_GIVEN INFORMATION_.
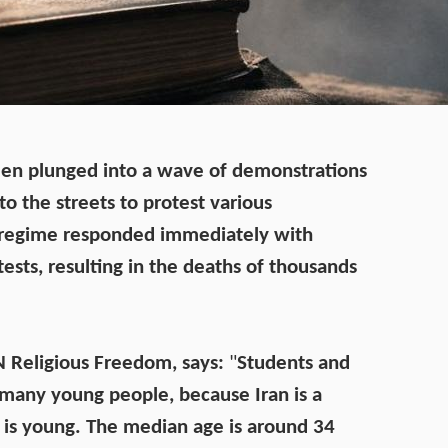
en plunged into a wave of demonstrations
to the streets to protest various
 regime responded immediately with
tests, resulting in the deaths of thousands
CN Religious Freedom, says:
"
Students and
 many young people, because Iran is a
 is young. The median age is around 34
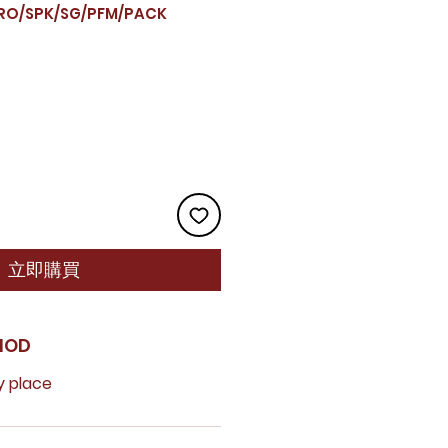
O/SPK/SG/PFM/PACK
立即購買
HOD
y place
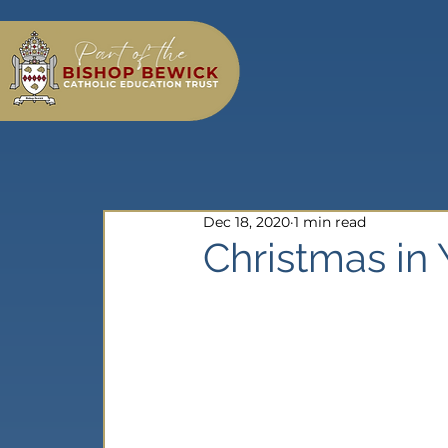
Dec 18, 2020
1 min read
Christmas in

==

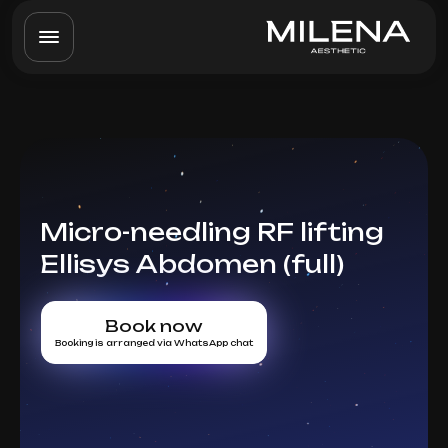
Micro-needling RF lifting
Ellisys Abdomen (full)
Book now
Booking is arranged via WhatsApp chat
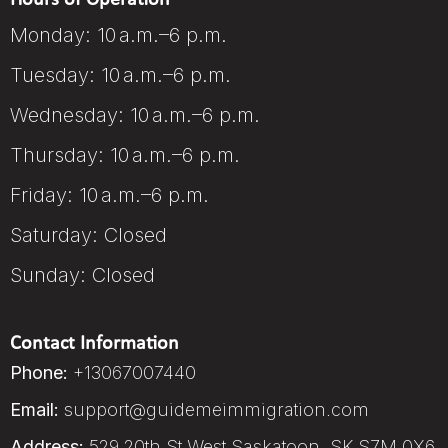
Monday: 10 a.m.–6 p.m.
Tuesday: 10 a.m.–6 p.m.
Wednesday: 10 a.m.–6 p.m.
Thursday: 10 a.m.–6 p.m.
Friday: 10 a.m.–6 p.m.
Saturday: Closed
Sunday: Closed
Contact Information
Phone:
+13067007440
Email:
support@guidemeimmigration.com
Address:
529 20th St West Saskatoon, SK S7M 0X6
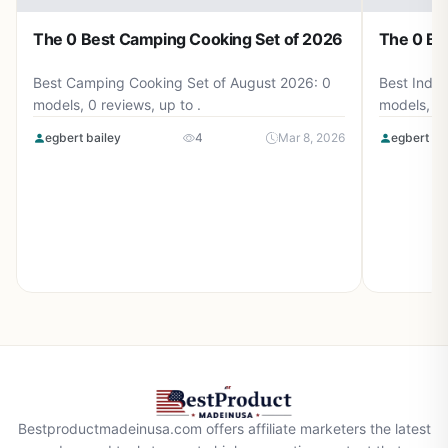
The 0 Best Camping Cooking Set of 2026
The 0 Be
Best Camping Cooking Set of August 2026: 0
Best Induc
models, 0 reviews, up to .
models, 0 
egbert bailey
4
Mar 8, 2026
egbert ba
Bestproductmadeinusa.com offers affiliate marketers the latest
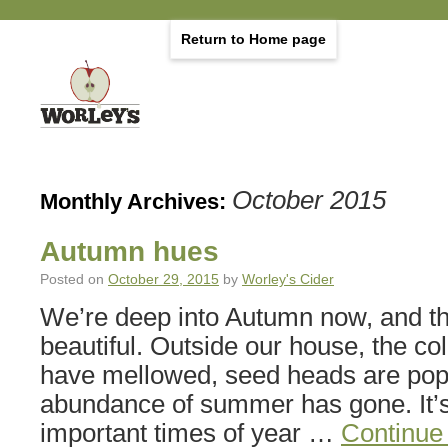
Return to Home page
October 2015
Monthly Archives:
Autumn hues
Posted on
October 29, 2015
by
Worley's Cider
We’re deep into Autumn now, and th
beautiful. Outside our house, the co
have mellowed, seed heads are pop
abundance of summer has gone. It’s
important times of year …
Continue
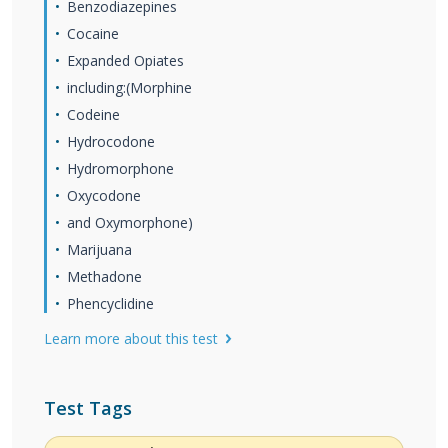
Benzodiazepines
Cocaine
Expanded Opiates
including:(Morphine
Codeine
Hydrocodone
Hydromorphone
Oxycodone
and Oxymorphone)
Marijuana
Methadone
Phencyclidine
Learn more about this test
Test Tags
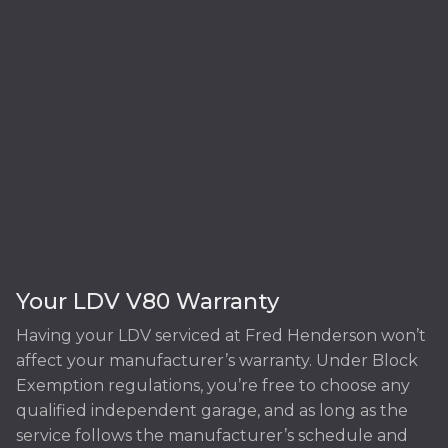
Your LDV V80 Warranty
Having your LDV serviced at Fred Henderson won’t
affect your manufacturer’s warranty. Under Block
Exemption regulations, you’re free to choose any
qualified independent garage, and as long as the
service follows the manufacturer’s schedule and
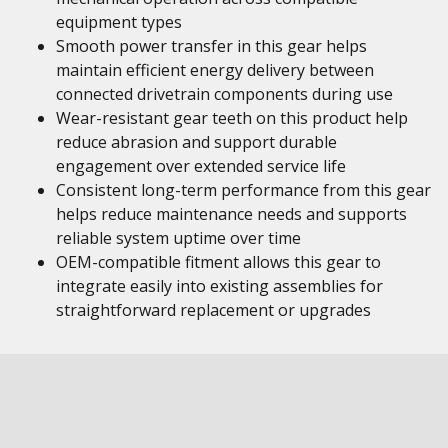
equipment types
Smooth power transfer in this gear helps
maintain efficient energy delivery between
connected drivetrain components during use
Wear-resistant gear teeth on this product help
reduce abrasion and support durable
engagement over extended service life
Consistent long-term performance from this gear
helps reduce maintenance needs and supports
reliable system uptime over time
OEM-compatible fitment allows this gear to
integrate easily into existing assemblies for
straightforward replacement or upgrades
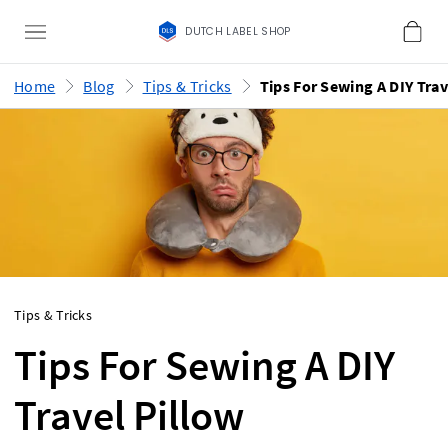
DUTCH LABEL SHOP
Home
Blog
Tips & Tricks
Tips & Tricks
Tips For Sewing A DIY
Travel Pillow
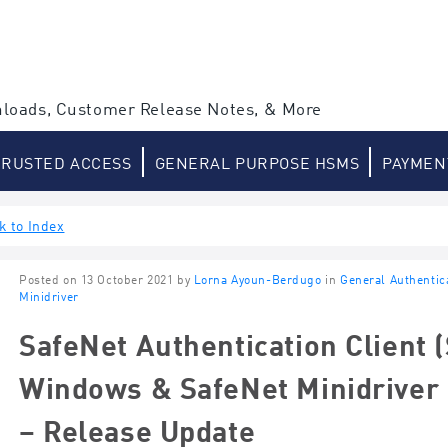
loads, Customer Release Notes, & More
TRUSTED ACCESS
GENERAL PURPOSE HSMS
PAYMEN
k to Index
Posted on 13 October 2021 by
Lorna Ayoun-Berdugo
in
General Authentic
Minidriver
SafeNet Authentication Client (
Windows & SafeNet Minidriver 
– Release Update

...

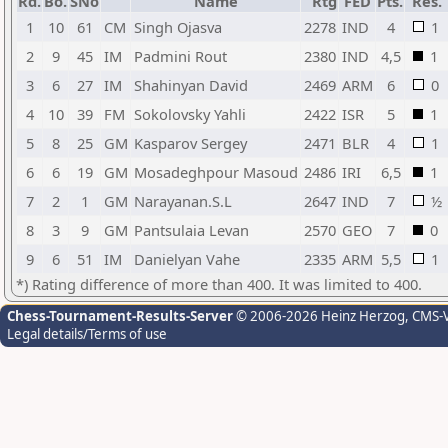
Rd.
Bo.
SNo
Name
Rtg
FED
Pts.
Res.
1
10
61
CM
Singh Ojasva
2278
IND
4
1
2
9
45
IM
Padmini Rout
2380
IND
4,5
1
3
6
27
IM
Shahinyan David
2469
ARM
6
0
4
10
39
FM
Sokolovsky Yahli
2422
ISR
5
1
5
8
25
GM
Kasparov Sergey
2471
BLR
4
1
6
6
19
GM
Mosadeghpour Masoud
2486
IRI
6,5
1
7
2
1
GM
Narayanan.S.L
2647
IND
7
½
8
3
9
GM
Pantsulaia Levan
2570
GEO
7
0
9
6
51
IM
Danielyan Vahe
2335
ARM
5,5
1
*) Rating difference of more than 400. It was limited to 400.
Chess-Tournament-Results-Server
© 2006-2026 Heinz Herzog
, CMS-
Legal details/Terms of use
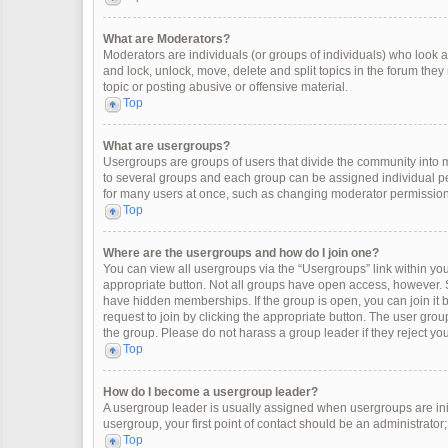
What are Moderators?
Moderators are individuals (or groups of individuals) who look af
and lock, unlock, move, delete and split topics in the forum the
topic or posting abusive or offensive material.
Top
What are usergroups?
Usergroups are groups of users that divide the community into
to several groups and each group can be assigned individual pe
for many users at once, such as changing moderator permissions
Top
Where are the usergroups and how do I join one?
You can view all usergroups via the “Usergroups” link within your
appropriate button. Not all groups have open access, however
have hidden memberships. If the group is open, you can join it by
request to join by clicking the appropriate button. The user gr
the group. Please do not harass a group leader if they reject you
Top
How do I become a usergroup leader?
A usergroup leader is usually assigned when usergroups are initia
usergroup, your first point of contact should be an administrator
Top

_TASK BRIEF_. Could you find each line in the entries that contains the string "manufacturer" and copy it?

_SOLUTION TO THIS PROBLEM_.
affect your manufacturer’s warranty. Under Block
service follows the manufacturer’s schedule and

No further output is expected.